(TO-DO ITEM): Repeat the records below exactly, leaving out every picture.

(RECORD EXCERPTS):
*** Block opens ***

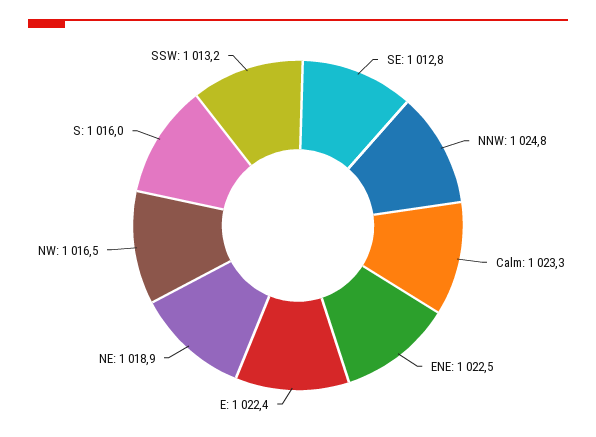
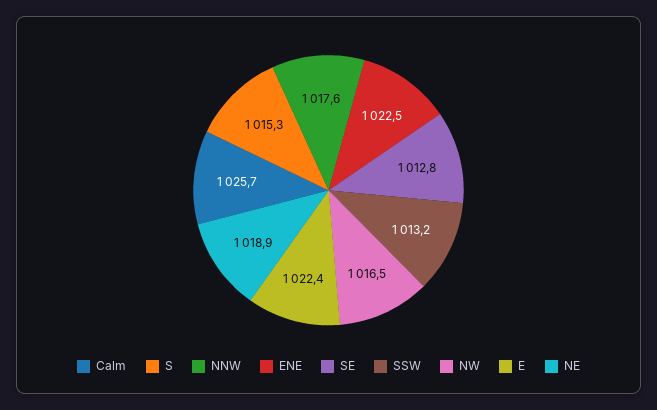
  {
    "SE": 1012.8,
-   "NNW": 1024.8,
+   "NNW": 1017.6,
-   "Calm": 1023.3,
+   "Calm": 1025.7,
    "ENE": 1022.5,
    "E": 1022.4,
    "NE": 1018.9,
    "NW": 1016.5,
-   "S": 1016,
+   "S": 1015.3,
    "SSW": 1013.2
  }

*** Block closes ***

(RESULT):
  {
    "SE": 1012.8,
-   "NNW": 1024.8,
+   "NNW": 1017.6,
-   "Calm": 1023.3,
+   "Calm": 1025.7,
    "ENE": 1022.5,
    "E": 1022.4,
    "NE": 1018.9,
    "NW": 1016.5,
-   "S": 1016,
+   "S": 1015.3,
    "SSW": 1013.2
  }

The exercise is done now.